Exercise text.
%%

Isn't that private information?

I will add some reasoning about free start pre-image / collisions attacks that makes me think it is less of a problem for this particular use. These are the reasons:

1. The security of pre-image resistance of SHA-256 in bits is 256 bits. If SHA-256 were 100% secure, an attacker that wants to reuse the PoW of another merge-mined block will need to perform 2^256 operations.  This attack will never be practical for SHA-256, even having a free start. There has be no successful practical pre-image attack to any of the once standardized hash functions (including MD5, SHA-1, etc.). The best theoretical pre-image attack to the broken MD5 requires 2^125 operations, which is much more than the current PoW difficulty.

2. A simpler attack is to first try to find two or more free-start collisions in the coinbase, and then create a merge-mined block.  The collision resistance security of SHA-256 is 128 bits.

The best freestart attacks on SHA-1 requires around 2^60 operations and only produce a single collision (it does not extend to create multiple collisions). There is no known free start collision vulnerability in full SHA-256.

%%

Required action 1. Reproduce the passage of the SHA-256 attack post that begins at the words "I will add some" and stops after the words "current PoW difficulty.".

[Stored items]
%%

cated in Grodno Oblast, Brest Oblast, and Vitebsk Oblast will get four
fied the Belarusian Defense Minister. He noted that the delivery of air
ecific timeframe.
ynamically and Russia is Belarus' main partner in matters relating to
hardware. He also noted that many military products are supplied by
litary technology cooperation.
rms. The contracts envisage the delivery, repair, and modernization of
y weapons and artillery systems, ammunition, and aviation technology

%%

Required action 2. Arrange all the lines of the stored rows as a numbered list, leaving out any blank lines.

Final answer 1.
I will add some reasoning about free start pre-image / collisions attacks that makes me think it is less of a problem for this particular use. These are the reasons:

1. The security of pre-image resistance of SHA-256 in bits is 256 bits. If SHA-256 were 100% secure, an attacker that wants to reuse the PoW of another merge-mined block will need to perform 2^256 operations.  This attack will never be practical for SHA-256, even having a free start. There has be no successful practical pre-image attack to any of the once standardized hash functions (including MD5, SHA-1, etc.). The best theoretical pre-image attack to the broken MD5 requires 2^125 operations, which is much more than the current PoW difficulty.

Final answer 2.
1. cated in Grodno Oblast, Brest Oblast, and Vitebsk Oblast will get four
2. fied the Belarusian Defense Minister. He noted that the delivery of air
3. ecific timeframe.
4. ynamically and Russia is Belarus' main partner in matters relating to
5. hardware. He also noted that many military products are supplied by
6. litary technology cooperation.
7. rms. The contracts envisage the delivery, repair, and modernization of
8. y weapons and artillery systems, ammunition, and aviation technology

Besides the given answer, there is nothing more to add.